The full set of entries below should be transcribed exactly.

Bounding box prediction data

##############################

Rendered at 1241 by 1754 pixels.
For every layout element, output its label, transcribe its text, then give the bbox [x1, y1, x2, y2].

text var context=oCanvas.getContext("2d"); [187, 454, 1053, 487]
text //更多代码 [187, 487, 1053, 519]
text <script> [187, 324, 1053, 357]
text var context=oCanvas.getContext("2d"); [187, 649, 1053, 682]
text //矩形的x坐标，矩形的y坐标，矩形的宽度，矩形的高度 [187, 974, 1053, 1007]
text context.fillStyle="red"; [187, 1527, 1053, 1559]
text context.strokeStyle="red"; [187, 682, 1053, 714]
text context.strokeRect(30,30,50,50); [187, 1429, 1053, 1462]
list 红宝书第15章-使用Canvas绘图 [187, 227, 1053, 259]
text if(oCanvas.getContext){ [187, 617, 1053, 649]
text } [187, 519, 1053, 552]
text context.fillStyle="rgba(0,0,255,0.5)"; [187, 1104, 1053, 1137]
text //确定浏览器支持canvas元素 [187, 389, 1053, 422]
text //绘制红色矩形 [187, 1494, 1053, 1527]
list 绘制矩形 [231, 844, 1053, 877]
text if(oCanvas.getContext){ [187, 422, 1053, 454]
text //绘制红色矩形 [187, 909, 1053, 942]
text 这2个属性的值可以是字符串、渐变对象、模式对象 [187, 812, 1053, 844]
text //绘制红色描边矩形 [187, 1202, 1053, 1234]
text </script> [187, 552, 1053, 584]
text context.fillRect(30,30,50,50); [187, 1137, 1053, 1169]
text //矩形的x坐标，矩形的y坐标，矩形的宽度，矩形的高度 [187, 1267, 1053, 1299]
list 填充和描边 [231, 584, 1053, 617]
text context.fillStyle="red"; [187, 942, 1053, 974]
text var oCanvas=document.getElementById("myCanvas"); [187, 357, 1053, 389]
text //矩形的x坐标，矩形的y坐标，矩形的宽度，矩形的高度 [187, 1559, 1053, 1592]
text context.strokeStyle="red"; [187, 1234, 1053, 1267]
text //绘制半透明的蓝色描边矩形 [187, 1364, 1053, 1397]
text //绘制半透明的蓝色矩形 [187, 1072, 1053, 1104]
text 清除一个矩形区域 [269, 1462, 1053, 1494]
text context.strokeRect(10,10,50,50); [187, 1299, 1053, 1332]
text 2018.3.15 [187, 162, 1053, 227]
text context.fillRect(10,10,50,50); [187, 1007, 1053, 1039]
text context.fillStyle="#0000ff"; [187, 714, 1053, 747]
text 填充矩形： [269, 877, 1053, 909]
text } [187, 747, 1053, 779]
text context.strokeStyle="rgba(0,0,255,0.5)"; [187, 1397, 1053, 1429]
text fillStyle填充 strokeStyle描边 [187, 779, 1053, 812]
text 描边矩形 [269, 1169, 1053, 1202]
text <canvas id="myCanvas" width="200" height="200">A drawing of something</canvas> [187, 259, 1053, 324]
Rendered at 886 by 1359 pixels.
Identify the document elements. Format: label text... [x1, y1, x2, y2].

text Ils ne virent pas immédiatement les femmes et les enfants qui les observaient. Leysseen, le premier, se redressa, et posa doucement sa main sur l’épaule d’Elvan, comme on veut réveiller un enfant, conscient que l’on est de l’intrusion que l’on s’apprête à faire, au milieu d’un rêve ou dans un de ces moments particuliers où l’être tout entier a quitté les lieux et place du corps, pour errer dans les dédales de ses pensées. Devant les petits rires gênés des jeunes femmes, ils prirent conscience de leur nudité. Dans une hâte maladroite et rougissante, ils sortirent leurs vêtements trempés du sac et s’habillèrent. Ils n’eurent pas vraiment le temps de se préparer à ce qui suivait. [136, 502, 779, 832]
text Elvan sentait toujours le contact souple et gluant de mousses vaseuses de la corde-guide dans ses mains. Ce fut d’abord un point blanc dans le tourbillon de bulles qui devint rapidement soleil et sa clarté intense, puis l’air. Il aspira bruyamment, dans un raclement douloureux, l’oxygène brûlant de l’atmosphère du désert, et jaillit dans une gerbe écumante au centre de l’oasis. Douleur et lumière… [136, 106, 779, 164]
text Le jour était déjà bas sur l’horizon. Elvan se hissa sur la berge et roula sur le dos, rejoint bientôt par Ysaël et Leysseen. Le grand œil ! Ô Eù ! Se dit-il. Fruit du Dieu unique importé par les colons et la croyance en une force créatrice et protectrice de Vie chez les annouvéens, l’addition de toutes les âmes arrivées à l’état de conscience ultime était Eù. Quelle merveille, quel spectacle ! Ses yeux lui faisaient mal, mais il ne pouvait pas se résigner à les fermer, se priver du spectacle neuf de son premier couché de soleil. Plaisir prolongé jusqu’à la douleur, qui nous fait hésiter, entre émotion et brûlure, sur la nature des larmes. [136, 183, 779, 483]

##############################

» **Solution**
Rendered at 1241 by 1754 pixels.
For every layout element, output its label, transcribe its text, then give the bbox [x1, y1, x2, y2].

text var context=oCanvas.getContext("2d"); [187, 454, 1053, 487]
text //更多代码 [187, 487, 1053, 519]
text <script> [187, 324, 1053, 357]
text var context=oCanvas.getContext("2d"); [187, 649, 1053, 682]
text //矩形的x坐标，矩形的y坐标，矩形的宽度，矩形的高度 [187, 974, 1053, 1007]
text context.fillStyle="red"; [187, 1527, 1053, 1559]
text context.strokeStyle="red"; [187, 682, 1053, 714]
text context.strokeRect(30,30,50,50); [187, 1429, 1053, 1462]
list 红宝书第15章-使用Canvas绘图 [187, 227, 1053, 259]
text if(oCanvas.getContext){ [187, 617, 1053, 649]
text } [187, 519, 1053, 552]
text context.fillStyle="rgba(0,0,255,0.5)"; [187, 1104, 1053, 1137]
text //确定浏览器支持canvas元素 [187, 389, 1053, 422]
text //绘制红色矩形 [187, 1494, 1053, 1527]
list 绘制矩形 [231, 844, 1053, 877]
text if(oCanvas.getContext){ [187, 422, 1053, 454]
text //绘制红色矩形 [187, 909, 1053, 942]
text 这2个属性的值可以是字符串、渐变对象、模式对象 [187, 812, 1053, 844]
text //绘制红色描边矩形 [187, 1202, 1053, 1234]
text </script> [187, 552, 1053, 584]
text context.fillRect(30,30,50,50); [187, 1137, 1053, 1169]
text //矩形的x坐标，矩形的y坐标，矩形的宽度，矩形的高度 [187, 1267, 1053, 1299]
list 填充和描边 [231, 584, 1053, 617]
text context.fillStyle="red"; [187, 942, 1053, 974]
text var oCanvas=document.getElementById("myCanvas"); [187, 357, 1053, 389]
text //矩形的x坐标，矩形的y坐标，矩形的宽度，矩形的高度 [187, 1559, 1053, 1592]
text context.strokeStyle="red"; [187, 1234, 1053, 1267]
text //绘制半透明的蓝色描边矩形 [187, 1364, 1053, 1397]
text //绘制半透明的蓝色矩形 [187, 1072, 1053, 1104]
text 清除一个矩形区域 [269, 1462, 1053, 1494]
text context.strokeRect(10,10,50,50); [187, 1299, 1053, 1332]
text 2018.3.15 [187, 162, 1053, 227]
text context.fillRect(10,10,50,50); [187, 1007, 1053, 1039]
text context.fillStyle="#0000ff"; [187, 714, 1053, 747]
text 填充矩形： [269, 877, 1053, 909]
text } [187, 747, 1053, 779]
text context.strokeStyle="rgba(0,0,255,0.5)"; [187, 1397, 1053, 1429]
text fillStyle填充 strokeStyle描边 [187, 779, 1053, 812]
text 描边矩形 [269, 1169, 1053, 1202]
text <canvas id="myCanvas" width="200" height="200">A drawing of something</canvas> [187, 259, 1053, 324]
Rendered at 886 by 1359 pixels.
Identify the document elements. Format: label text... [x1, y1, x2, y2].

text Ils ne virent pas immédiatement les femmes et les enfants qui les observaient. Leysseen, le premier, se redressa, et posa doucement sa main sur l’épaule d’Elvan, comme on veut réveiller un enfant, conscient que l’on est de l’intrusion que l’on s’apprête à faire, au milieu d’un rêve ou dans un de ces moments particuliers où l’être tout entier a quitté les lieux et place du corps, pour errer dans les dédales de ses pensées. Devant les petits rires gênés des jeunes femmes, ils prirent conscience de leur nudité. Dans une hâte maladroite et rougissante, ils sortirent leurs vêtements trempés du sac et s’habillèrent. Ils n’eurent pas vraiment le temps de se préparer à ce qui suivait. [136, 502, 779, 832]
text Elvan sentait toujours le contact souple et gluant de mousses vaseuses de la corde-guide dans ses mains. Ce fut d’abord un point blanc dans le tourbillon de bulles qui devint rapidement soleil et sa clarté intense, puis l’air. Il aspira bruyamment, dans un raclement douloureux, l’oxygène brûlant de l’atmosphère du désert, et jaillit dans une gerbe écumante au centre de l’oasis. Douleur et lumière… [136, 106, 779, 164]
text Le jour était déjà bas sur l’horizon. Elvan se hissa sur la berge et roula sur le dos, rejoint bientôt par Ysaël et Leysseen. Le grand œil ! Ô Eù ! Se dit-il. Fruit du Dieu unique importé par les colons et la croyance en une force créatrice et protectrice de Vie chez les annouvéens, l’addition de toutes les âmes arrivées à l’état de conscience ultime était Eù. Quelle merveille, quel spectacle ! Ses yeux lui faisaient mal, mais il ne pouvait pas se résigner à les fermer, se priver du spectacle neuf de son premier couché de soleil. Plaisir prolongé jusqu’à la douleur, qui nous fait hésiter, entre émotion et brûlure, sur la nature des larmes. [136, 183, 779, 483]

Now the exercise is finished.